:: THE TASK ::
Look for "メンバーさまの中にも、パシフィカさいたま店がオ" in the listing below, then copy exactly the line it appears in and all lines after it to the end, and nothing more.
==== DATA UNDER STUDY ====
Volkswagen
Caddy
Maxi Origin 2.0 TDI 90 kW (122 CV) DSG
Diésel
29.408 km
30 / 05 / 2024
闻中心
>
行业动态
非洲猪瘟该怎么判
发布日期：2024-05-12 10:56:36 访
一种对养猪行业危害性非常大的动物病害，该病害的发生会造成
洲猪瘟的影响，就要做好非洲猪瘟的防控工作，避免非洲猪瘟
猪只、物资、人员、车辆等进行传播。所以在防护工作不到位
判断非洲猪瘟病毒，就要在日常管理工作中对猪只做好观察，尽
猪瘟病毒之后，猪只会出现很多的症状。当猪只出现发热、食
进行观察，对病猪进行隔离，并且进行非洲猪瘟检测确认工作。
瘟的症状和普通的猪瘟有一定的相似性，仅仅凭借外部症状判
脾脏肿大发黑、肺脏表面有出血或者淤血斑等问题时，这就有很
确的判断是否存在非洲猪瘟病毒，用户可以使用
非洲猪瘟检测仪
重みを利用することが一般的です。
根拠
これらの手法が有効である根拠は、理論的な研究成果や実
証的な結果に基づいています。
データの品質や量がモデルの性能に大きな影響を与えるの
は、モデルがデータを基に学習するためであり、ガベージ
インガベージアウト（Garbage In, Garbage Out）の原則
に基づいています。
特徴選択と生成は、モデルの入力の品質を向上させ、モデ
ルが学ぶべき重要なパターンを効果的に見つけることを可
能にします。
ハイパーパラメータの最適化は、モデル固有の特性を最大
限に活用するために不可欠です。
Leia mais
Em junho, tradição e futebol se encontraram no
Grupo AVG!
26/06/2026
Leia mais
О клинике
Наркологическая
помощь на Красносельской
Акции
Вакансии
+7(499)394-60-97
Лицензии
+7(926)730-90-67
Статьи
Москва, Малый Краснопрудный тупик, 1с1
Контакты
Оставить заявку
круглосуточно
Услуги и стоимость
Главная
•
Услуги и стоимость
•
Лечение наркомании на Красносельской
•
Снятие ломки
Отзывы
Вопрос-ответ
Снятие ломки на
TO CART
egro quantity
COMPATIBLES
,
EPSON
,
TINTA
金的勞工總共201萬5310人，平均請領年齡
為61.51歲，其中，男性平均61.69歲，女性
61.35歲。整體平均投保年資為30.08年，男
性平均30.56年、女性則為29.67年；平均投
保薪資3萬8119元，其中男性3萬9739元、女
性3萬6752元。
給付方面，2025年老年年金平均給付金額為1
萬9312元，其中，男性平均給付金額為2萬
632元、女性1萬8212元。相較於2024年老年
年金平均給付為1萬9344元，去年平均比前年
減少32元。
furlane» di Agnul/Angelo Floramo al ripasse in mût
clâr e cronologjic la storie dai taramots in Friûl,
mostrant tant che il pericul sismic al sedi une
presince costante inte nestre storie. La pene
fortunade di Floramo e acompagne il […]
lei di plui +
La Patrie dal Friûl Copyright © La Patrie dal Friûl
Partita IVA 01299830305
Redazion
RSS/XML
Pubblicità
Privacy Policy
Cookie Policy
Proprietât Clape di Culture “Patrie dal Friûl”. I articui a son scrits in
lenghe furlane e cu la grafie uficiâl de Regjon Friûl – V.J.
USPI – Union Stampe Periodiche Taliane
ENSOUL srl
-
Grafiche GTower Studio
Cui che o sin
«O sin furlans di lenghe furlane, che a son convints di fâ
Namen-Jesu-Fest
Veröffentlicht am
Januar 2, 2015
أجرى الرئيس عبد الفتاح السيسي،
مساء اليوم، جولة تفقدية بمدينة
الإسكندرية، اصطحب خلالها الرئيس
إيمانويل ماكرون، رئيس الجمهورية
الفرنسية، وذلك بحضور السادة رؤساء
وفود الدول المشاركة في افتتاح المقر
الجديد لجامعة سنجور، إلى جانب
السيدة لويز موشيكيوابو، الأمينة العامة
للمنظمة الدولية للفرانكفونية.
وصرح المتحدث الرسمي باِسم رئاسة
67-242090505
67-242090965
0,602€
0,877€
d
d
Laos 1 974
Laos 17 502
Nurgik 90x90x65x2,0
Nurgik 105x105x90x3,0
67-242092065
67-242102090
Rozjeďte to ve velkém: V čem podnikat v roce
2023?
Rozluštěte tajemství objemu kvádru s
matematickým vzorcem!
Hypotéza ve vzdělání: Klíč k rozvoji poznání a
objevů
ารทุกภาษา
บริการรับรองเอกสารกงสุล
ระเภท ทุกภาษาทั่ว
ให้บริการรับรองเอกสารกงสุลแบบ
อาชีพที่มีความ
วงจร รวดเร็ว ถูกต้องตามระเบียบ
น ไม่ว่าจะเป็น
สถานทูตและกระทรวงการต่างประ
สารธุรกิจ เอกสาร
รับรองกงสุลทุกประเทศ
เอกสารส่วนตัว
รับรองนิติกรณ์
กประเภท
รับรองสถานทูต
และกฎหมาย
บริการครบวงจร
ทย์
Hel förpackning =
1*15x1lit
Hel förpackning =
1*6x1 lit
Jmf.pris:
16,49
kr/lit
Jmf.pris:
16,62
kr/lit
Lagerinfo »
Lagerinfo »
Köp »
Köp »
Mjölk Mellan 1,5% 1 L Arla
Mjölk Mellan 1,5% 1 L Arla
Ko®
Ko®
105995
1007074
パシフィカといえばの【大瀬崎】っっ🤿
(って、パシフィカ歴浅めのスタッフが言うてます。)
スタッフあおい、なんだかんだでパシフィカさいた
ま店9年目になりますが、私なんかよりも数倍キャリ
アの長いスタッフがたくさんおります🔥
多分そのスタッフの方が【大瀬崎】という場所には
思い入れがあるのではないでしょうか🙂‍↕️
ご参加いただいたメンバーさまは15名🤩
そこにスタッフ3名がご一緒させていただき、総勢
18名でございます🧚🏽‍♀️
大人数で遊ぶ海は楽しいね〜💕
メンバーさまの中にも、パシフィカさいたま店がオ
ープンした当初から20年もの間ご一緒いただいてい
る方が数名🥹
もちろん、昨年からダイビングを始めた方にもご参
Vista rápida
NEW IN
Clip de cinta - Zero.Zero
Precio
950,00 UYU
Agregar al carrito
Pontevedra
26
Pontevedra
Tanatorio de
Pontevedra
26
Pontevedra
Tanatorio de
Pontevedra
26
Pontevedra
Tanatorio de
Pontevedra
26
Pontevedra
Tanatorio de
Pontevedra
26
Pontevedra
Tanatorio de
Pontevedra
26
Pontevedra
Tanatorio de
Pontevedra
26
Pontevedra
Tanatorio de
====
:: RESPONSE TO THE EXERCISE ::
メンバーさまの中にも、パシフィカさいたま店がオ
ープンした当初から20年もの間ご一緒いただいてい
る方が数名🥹
もちろん、昨年からダイビングを始めた方にもご参
Vista rápida
NEW IN
Clip de cinta - Zero.Zero
Precio
950,00 UYU
Agregar al carrito
Pontevedra
26
Pontevedra
Tanatorio de
Pontevedra
26
Pontevedra
Tanatorio de
Pontevedra
26
Pontevedra
Tanatorio de
Pontevedra
26
Pontevedra
Tanatorio de
Pontevedra
26
Pontevedra
Tanatorio de
Pontevedra
26
Pontevedra
Tanatorio de
Pontevedra
26
Pontevedra
Tanatorio de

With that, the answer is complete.